正捕手としての矜持を示した。広島は12日の巨人戦(東京ドーム)に延長10回、9―4で逆転勝ち。先発の大瀬良は左太ももを痛めた4月26日以来の復帰登板で7回2失点の好投を披露し、打線もそれに呼応するように粘りを見せた。

 この日のヒーローは坂倉将吾捕手(24)だ。3―3の延長10回一死一、三塁で巨人6番手・菊地の149キロ初球を右前へはじき返す勝ち越しの適時打。一塁上で手を叩いて喜んだ坂倉は「うれしかった」と笑顔を見せた。

 昨年は主に三塁手として全143試合に出場。今年は新井監督の意向と本人の希望もあり捕手に専念している。ここまで全32試合のうち26試合で先発マスクをかぶる。会沢が5試合、磯村が1試合と他の捕手を圧倒している。

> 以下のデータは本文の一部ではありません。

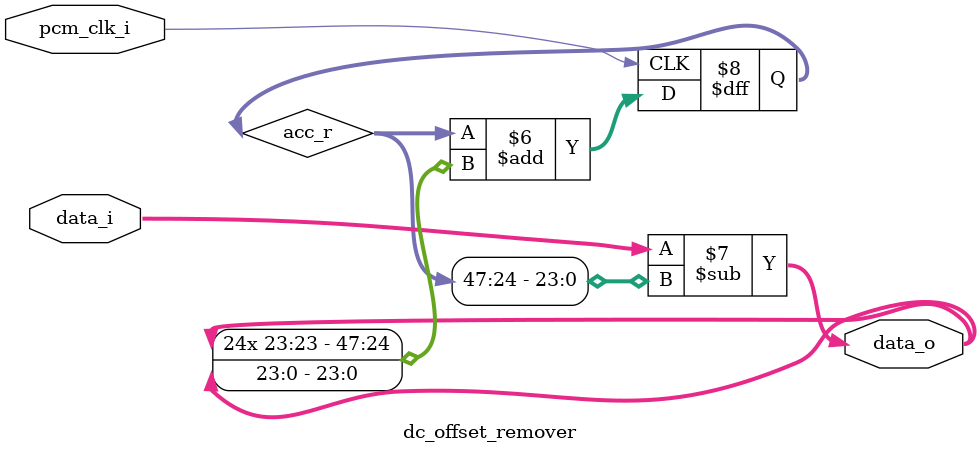
<source format=v>

`timescale 1ns/10ps


// PDM CIC Decimator
// Converts a two-wire PDM interface to left and right output data.
// The downconversion/decimation ratio, R, is set by (f_PDM / f_PCM) from the external clocks.
// N sets the number of cascaded stages, defaulting to 4 stages.
// Output data width is controlled by DataWidth, defaulting to 24 bits.
//   *** This width should be at least (N * log2(R) + 2) to avoid noise from truncation.
//
// PDM left/right channels are assigned per the following table:
// | Channel | SELECT | Data Changes On | Data Valid On |
// | ------- | ------ | --------------- | ------------- |
// | Left    | VDD/1  | Rising CLK      | Falling CLK   |
// | Right   | GND/0  | Falling CLK     | Rising CLK    |
//
// A CIC filter topology is a good first stage for high decimation ratios. 
// It is an area-efficient way to downsample with so-so antialiasing built in.
// It passes the binary data through N integrators.
// It passes the integrated data through N differentiators (comb stages) at a reduced clock.
// This provides a coarse low-pass response and inexpensive downsampling.
// 
// * This design assumes synchronous consumption of the output with the input clock edge.
//   There is no ready/valid handshaking on the output side.
//   *** pdm_clk_i AND pcm_clk_i MUST BE SYNCHRONOUS.
// * Both channels are processed together on pcm_clk_i after downsampling. 
//   This delays one channel by one half-cycle of pdm_clk_i relative to the other channel.
//   The delayed channel depends on the phase of pcm_clk_i relative to pdm_clk_i.
// * To reduce area and simplify startup, this design is a stream with undefined initial state. 
//   It assumes no detrimental effects from bad data on startup for the first (N+1)*R PDM clock cycles.
// 
module pdm_cic_decimator #(
  parameter DataWidth = 24, // Integer >= 2
  parameter N = 4 // Number of cascaded integrators/combs, positive integer
) (
  input                             pdm_clk_i, pdm_dat_i,
  input                             pcm_clk_i,
  output reg signed [DataWidth-1:0] ldata_o, rdata_o
);
  integer i;
  reg signed [DataWidth-1:0] int_l[N-1:0], int_r[N-1:0];
  always @(negedge pdm_clk_i) begin // Left channel integrator stages
    int_l[0] <= pdm_dat_i ? int_l[0]+1 : int_l[0]-1;
    for (i = 1; i < N; i = i+1) begin
      int_l[i] <= int_l[i] + int_l[i-1];
    end
  end
  always @(posedge pdm_clk_i) begin // Right channel integrator stages
    int_r[0] <= pdm_dat_i ? int_r[0]+1 : int_r[0]-1;
    for (i = 1; i < N; i = i+1) begin
      int_r[i] <= int_r[i] + int_r[i-1];
    end
  end
  
  reg signed [DataWidth-1:0] diff_l[N-1:0], diff_r[N-1:0];
  generate // Left channel comb stages
  if (N > 1) begin
    always @(posedge pcm_clk_i) begin
      diff_l[0] <= int_l[N-1];
      diff_l[1] <= int_l[N-1] - diff_l[0];
      for (i = 2; i < N; i = i+1) begin
        diff_l[i] <= diff_l[i-2] - diff_l[i-1];
      end
      ldata_o <= diff_l[N-2] - diff_l[N-1];
    end
  end else begin
    always @(posedge pcm_clk_i) begin
      diff_l[0] <= int_l[0];
      ldata_o <= int_l[0] - diff_l[0];
    end
  end
  endgenerate
  generate // Right channel comb stages
  if (N > 1) begin
    always @(posedge pcm_clk_i) begin
      diff_r[0] <= int_r[N-1];
      diff_r[1] <= int_r[N-1] - diff_r[0];
      for (i = 2; i < N; i = i+1) begin
        diff_r[i] <= diff_r[i-2] - diff_r[i-1];
      end
      rdata_o <= diff_r[N-2] - diff_r[N-1];
    end
  end else begin
    always @(posedge pcm_clk_i) begin
      diff_r[0] <= int_r[0];
      rdata_o <= int_r[0] - diff_r[0];
    end
  end
  endgenerate
endmodule // pdm_cic_decimator

// DC Offset Remover
// Calculates and removes the steady-state DC offset from a PCM stream
// The module uses an accumulator in a negative feedback loop to store an offset estimate.
// The accumulator uses a data width of twice the input/output width.
// Signals which do not change over many cycles set the offset estimate.
// 
module dc_offset_remover #(
  parameter DataWidth = 24 // Positive integer
) (
  input                         pcm_clk_i,
  input  signed [DataWidth-1:0] data_i,
  output signed [DataWidth-1:0] data_o // Output data is not clocked to save area
);
  reg signed [2*DataWidth-1:0] acc_r;
  always @(posedge pcm_clk_i) begin
    acc_r <= acc_r + { {DataWidth{data_o[DataWidth-1]}}, data_o };
  end
  
  assign data_o = data_i - acc_r[2*DataWidth-1:DataWidth];
endmodule //dc_offset_remover

</source>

「捕手としてここまで出ることはなかったので、体的に昨年、感じなかった疲れもある」と認める。ただ、同時に〝正捕手〟として自覚も背負う。「現状一番多く(試合に)出させてもらっている。自覚と責任を持って、しっかりまっとうしたいと思う」

 坂倉の活躍もあり、チームは広島サミットの影響による9日の中日戦からのビジター12連戦をここまで4連勝。新井監督は「最後まであきらめないというみんなの姿勢がね。投手も野手も頑張って戦う中で、みんな力をつけているなと思う」とたたえた。